Saria 3. La Fin d'un règne

S aria Asanti est revenue des Enfers pour se venger. Laissant ses ennemis s’entretuer, elle noue les alliances qui lui permettront d’instaurer une ère de paix. Venise pourrait survivre quelques temps encore…

Il est des bandes dessinées qui sortent de l’ordinaire. Que ce soit par la profondeur de leur récit ou bien par la puissance de leur dessin, quelquefois… les deux ; et puis, il existe des œuvres à part qui savent susciter ce petit quelque chose qui fait la différence et marque les esprits plus que de raison. Saria serait-elle de celles-ci ?

Sorti en 2007 des fonds baptismaux des éditions Robert Laffont sur lesquels s’étaient penchés les démiurgiques Jean Dufaux et Paolo Eleuteri Serpieri, les Enfers allait tutoyer le Paradis avant que d’entamer un long chemin de croix. Extrait de l’oubli par les éditons Delcourt, la série - devenue entre-temps Saria - est alors confiée à Riccardo Federici pour pallier le bras fatigué du maestro italien. En novembre 2012, La Porte de l'ange sort en librairies et l’élève profite de l’occasion pour montrer qu’il égale le maître !
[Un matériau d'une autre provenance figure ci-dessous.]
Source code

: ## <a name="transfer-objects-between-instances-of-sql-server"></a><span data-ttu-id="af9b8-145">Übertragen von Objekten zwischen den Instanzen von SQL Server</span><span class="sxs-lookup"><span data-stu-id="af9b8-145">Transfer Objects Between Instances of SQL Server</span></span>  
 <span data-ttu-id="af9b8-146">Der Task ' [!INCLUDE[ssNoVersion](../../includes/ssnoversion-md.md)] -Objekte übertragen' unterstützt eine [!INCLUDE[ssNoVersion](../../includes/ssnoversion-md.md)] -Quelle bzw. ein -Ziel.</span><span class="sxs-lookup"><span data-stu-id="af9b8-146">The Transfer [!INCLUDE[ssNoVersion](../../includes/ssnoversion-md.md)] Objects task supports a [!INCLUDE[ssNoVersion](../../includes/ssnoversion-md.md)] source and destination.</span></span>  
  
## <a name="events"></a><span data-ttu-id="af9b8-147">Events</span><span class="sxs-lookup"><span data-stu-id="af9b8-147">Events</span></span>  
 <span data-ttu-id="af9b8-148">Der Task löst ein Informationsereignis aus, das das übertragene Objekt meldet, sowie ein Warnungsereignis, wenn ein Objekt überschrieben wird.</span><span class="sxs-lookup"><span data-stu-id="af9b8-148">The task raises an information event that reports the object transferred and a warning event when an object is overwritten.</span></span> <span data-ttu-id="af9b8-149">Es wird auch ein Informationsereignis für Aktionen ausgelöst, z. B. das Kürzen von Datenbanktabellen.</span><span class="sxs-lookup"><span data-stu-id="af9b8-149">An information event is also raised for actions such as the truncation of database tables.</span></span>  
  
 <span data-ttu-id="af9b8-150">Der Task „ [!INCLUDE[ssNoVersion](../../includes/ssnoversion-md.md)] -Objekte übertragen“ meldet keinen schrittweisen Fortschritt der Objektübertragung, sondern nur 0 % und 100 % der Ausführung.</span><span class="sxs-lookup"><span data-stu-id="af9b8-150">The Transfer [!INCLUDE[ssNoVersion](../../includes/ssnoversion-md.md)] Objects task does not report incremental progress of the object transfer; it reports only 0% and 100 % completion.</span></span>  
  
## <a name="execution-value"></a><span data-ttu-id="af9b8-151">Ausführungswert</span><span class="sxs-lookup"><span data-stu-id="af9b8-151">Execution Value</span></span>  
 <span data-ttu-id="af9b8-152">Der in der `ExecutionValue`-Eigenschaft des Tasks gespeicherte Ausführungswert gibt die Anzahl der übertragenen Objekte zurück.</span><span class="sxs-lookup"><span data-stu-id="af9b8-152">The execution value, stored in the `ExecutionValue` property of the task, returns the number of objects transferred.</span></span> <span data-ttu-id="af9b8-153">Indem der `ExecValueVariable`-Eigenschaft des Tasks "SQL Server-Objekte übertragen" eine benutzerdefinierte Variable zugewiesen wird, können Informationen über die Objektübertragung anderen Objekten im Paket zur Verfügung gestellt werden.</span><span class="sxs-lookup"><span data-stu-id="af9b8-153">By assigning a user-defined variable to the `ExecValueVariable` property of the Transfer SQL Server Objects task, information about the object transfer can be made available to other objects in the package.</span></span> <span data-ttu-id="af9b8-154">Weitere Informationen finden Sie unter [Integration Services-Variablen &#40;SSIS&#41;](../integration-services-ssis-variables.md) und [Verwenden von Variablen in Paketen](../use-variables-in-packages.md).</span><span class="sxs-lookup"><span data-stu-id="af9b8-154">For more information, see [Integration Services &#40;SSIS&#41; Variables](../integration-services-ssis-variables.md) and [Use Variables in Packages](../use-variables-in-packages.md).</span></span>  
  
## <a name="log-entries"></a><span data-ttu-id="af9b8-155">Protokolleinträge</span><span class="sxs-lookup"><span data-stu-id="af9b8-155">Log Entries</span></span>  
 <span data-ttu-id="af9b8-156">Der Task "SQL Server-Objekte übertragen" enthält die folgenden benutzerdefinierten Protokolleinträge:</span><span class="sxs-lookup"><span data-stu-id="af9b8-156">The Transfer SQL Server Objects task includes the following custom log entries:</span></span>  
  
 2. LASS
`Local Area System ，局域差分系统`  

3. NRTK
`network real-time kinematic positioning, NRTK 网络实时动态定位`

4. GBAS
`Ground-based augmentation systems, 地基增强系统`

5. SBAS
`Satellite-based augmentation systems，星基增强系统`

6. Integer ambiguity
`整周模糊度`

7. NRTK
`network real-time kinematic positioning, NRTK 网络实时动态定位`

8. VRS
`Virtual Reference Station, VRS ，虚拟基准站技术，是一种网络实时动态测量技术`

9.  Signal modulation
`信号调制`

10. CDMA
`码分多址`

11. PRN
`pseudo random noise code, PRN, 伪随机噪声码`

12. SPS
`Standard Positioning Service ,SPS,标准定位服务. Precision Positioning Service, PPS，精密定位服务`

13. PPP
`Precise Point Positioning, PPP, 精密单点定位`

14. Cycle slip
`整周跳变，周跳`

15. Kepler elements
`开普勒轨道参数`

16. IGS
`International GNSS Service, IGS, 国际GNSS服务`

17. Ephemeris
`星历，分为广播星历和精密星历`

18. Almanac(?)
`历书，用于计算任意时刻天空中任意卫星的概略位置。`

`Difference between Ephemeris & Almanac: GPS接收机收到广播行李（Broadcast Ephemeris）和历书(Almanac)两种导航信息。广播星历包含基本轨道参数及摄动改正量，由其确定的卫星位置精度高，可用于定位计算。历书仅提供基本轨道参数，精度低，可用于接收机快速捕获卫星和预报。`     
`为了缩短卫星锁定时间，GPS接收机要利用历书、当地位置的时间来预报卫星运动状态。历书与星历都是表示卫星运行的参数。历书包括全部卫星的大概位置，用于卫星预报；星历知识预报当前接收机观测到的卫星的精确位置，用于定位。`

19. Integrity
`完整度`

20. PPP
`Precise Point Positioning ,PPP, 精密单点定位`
Attendu depuis plus de huit années, ce dernier volet paraît en ce mois de février 2021 et tel un phénix qui renaîtrait de ses cendres, il prend également la forme d’une intégrale !
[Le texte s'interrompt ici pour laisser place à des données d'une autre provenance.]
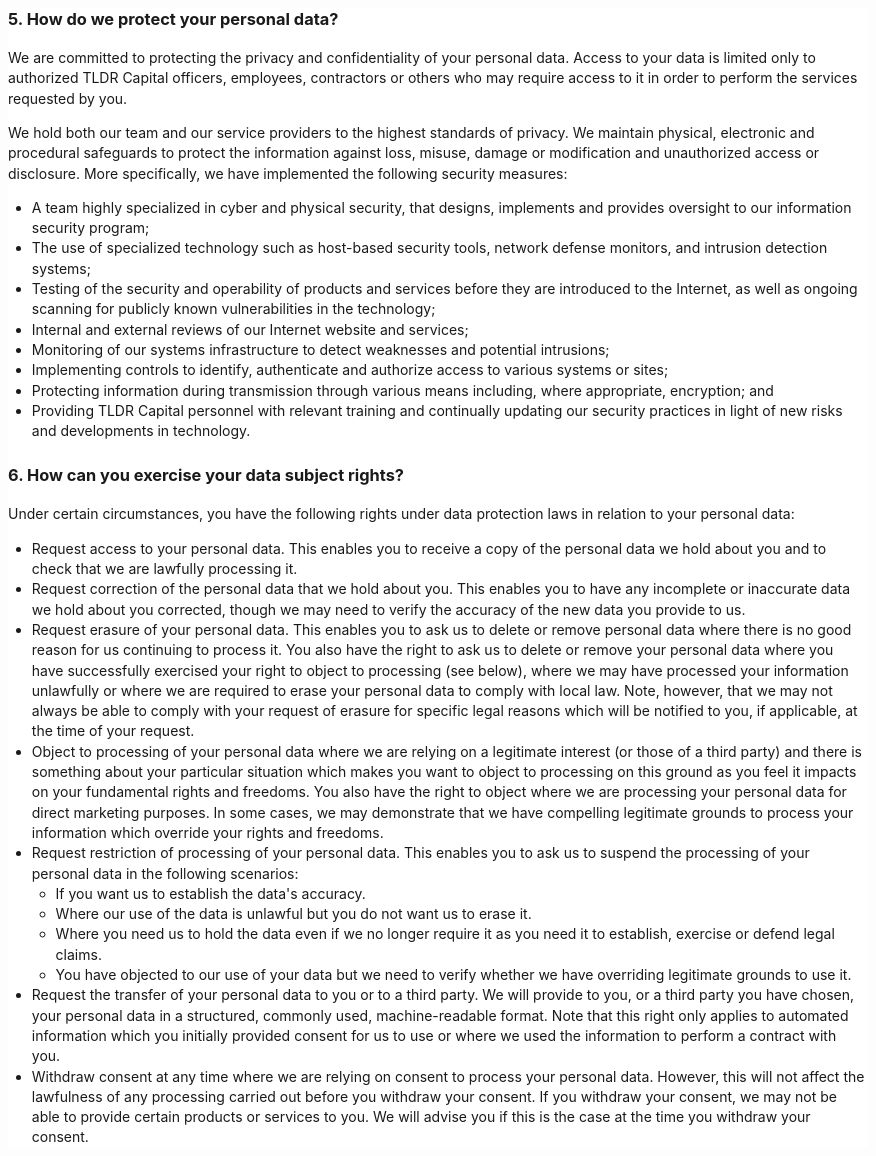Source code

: 
### 5. How do we protect your personal data?

We are committed to protecting the privacy and confidentiality of your personal data. Access to your data is limited only to authorized TLDR Capital officers, employees, contractors or others who may require access to it in order to perform the services requested by you.

We hold both our team and our service providers to the highest standards of privacy. We maintain physical, electronic and procedural safeguards to protect the information against loss, misuse, damage or modification and unauthorized access or disclosure. More specifically, we have implemented the following security measures:

 * A team highly specialized in cyber and physical security, that designs, implements and provides oversight to our information security program;
 * The use of specialized technology such as host-based security tools, network defense monitors, and intrusion detection systems;
 * Testing of the security and operability of products and services before they are introduced to the Internet, as well as ongoing scanning for publicly known vulnerabilities in the technology;
 * Internal and external reviews of our Internet website and services;
 * Monitoring of our systems infrastructure to detect weaknesses and potential intrusions;
 * Implementing controls to identify, authenticate and authorize access to various systems or sites;
 * Protecting information during transmission through various means including, where appropriate, encryption; and
 * Providing TLDR Capital personnel with relevant training and continually updating our security practices in light of new risks and developments in technology.


### 6. How can you exercise your data subject rights?

Under certain circumstances, you have the following rights under data protection laws in relation to your personal data:

 * Request access to your personal data. This enables you to receive a copy of the personal data we hold about you and to check that we are lawfully processing it.
 * Request correction of the personal data that we hold about you. This enables you to have any incomplete or inaccurate data we hold about you corrected, though we may need to verify the accuracy of the new data you provide to us.
 * Request erasure of your personal data. This enables you to ask us to delete or remove personal data where there is no good reason for us continuing to process it. You also have the right to ask us to delete or remove your personal data where you have successfully exercised your right to object to processing (see below), where we may have processed your information unlawfully or where we are required to erase your personal data to comply with local law. Note, however, that we may not always be able to comply with your request of erasure for specific legal reasons which will be notified to you, if applicable, at the time of your request.
 * Object to processing of your personal data where we are relying on a legitimate interest (or those of a third party) and there is something about your particular situation which makes you want to object to processing on this ground as you feel it impacts on your fundamental rights and freedoms. You also have the right to object where we are processing your personal data for direct marketing purposes. In some cases, we may demonstrate that we have compelling legitimate grounds to process your information which override your rights and freedoms.
 * Request restriction of processing of your personal data. This enables you to ask us to suspend the processing of your personal data in the following scenarios:
   * If you want us to establish the data's accuracy.
   * Where our use of the data is unlawful but you do not want us to erase it.
   * Where you need us to hold the data even if we no longer require it as you need it to establish, exercise or defend legal claims.
   * You have objected to our use of your data but we need to verify whether we have overriding legitimate grounds to use it.
 * Request the transfer of your personal data to you or to a third party. We will provide to you, or a third party you have chosen, your personal data in a structured, commonly used, machine-readable format. Note that this right only applies to automated information which you initially provided consent for us to use or where we used the information to perform a contract with you.
 * Withdraw consent at any time where we are relying on consent to process your personal data. However, this will not affect the lawfulness of any processing carried out before you withdraw your consent. If you withdraw your consent, we may not be able to provide certain products or services to you. We will advise you if this is the case at the time you withdraw your consent.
Jean Dufaux, égal à lui-même, fait resurgir son héroïne de l’au-delà pour extraire de ses tréfonds nauséeux une Humanité qui n’en a plus que le nom. Cette dramaturgie dantesque, où la frontière entre le grandiose et le grandiloquent est parfois tenue, laisse entrevoir quelques facilités coupables de la part du maître belge et ce tant sur ses dialogues, d’une trivialité parfois déplacée, que lors d’un final très fleur-bleue qui détonne étrangement face au machiavélisme ambiant. Toutefois, le script possède le mérite d’entrer en résonance avec le traitement pictural de Riccardo Federici. Paolo Eleuteri Serpieri avait imaginé une Sérénissime post-apocalyptique, à la fois organique et décadente, son successeur poursuit dans cette voie et exhale, graphiquement, la symbiose qui s’opère entre la déliquescente citée et ceux qui président à sa destinée. Scénariste et dessinateur s’entrainent alors mutuellement, livrant ainsi de superbes planches et quelques vignettes d’une étonnante expressivité quelque peu ternie par une mise sous presse qui leur fait perdre une partie de leur relief comme de leur intensité. Enfin, il pourrait être regretté certaines séquences, plus intimistes, déclinées sur des registres émotionnels et graphiques différents, mais qui possèdent le mérite de mettre en valeur la capacité d’un artiste à explorer simultanément plusieurs partitions… quitte à se mettre en danger.

Puisant dans le palimpseste vénitien et l'histoire italienne, La Fin d'un règne permet à Riccardo Federici de s’affirmer comme un dessinateur hors pair.